▶ **What is required**
Your copy of the data should leave out the images and match everything else exactly.

▶ **Data**

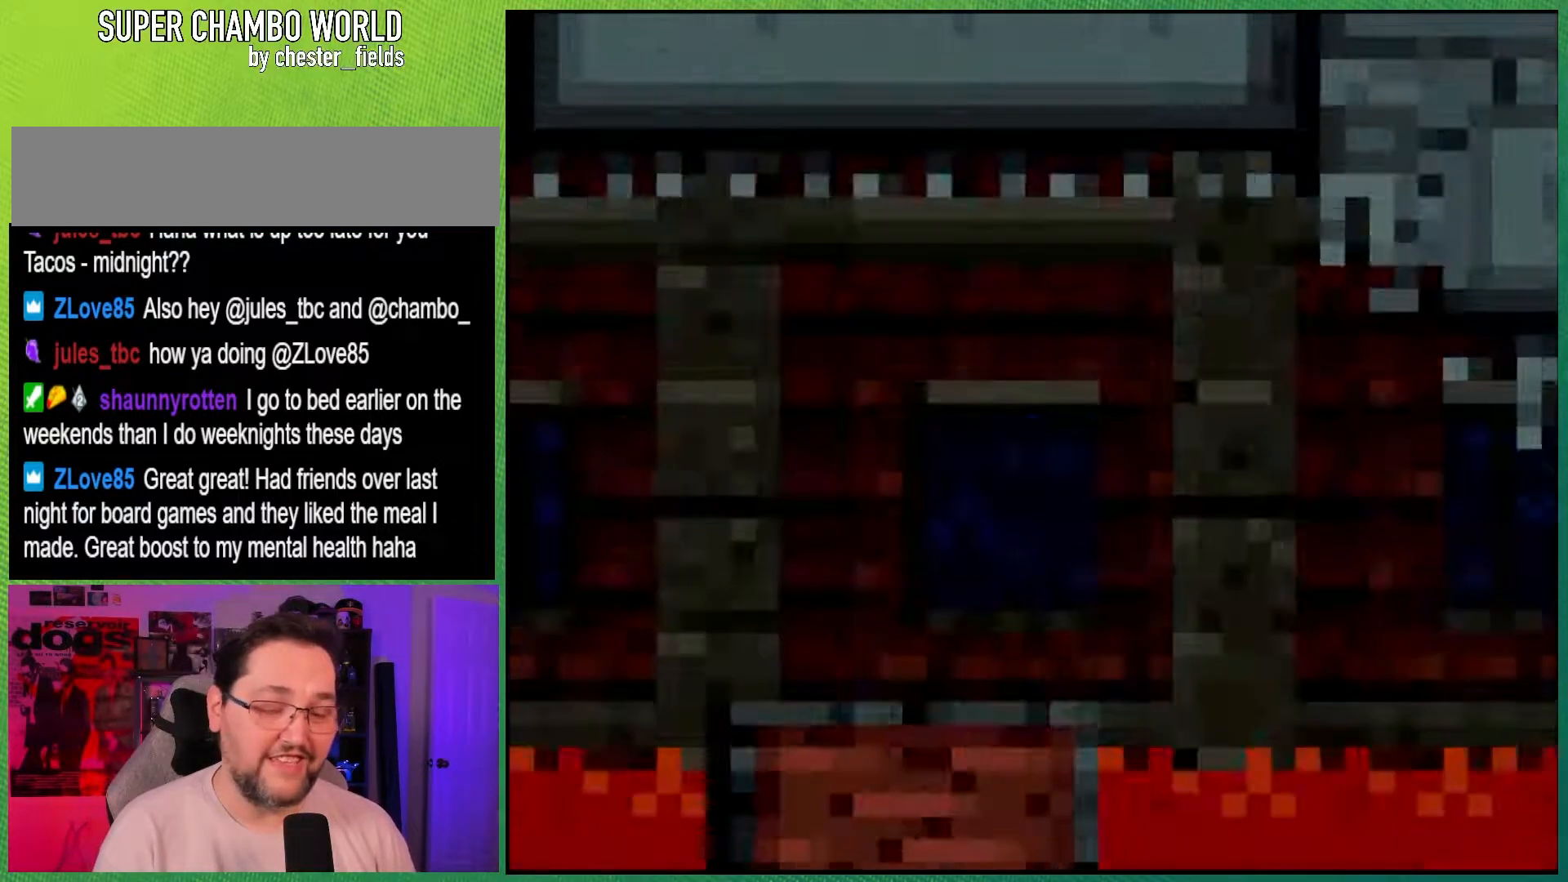
Gameplay with a controller (Nintendo layout); each line is a JSON object with the inputs held at the frame after it. "events" lists button and stick changes between this image and that frame as [ms after this image, input, new state], when the widget could be followed in between. Not read: L3 R3.
{"buttons": ["X", "DPAD_RIGHT"], "events": []}
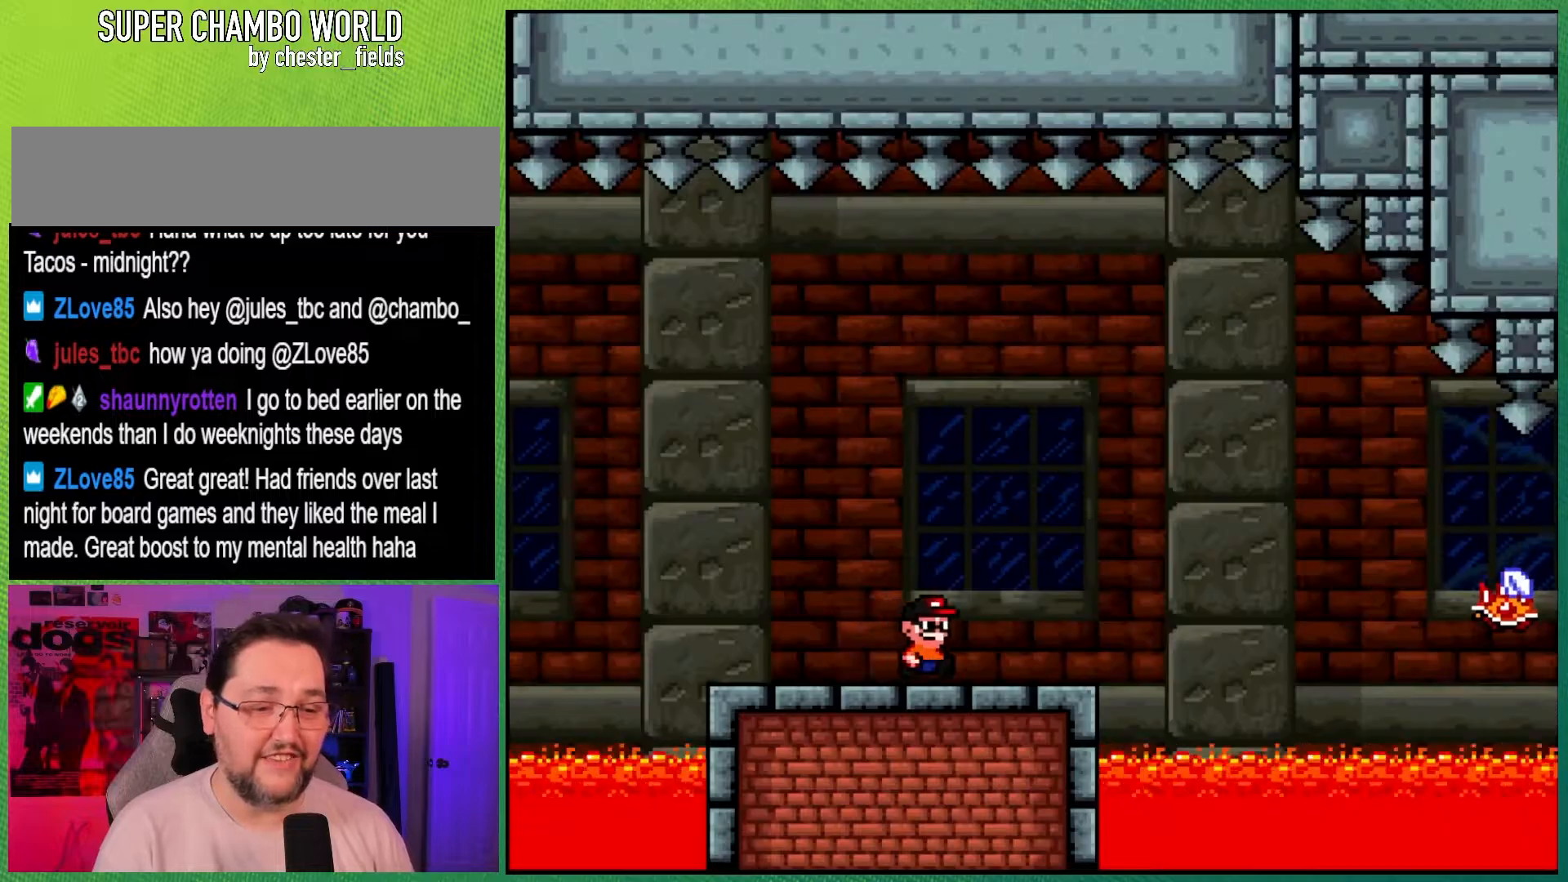
{"buttons": ["A", "X", "DPAD_RIGHT"], "events": [[217, "A", "down"]]}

▶ **Exercise result**
Gameplay with a controller (Nintendo layout); each line is a JSON object with the inputs held at the frame after it. "events" lists button and stick changes between this image and that frame as [ms after this image, input, new state], when the widget could be followed in between. Not read: L3 R3.
{"buttons": ["X", "DPAD_RIGHT"], "events": []}
{"buttons": ["A", "X", "DPAD_RIGHT"], "events": [[217, "A", "down"]]}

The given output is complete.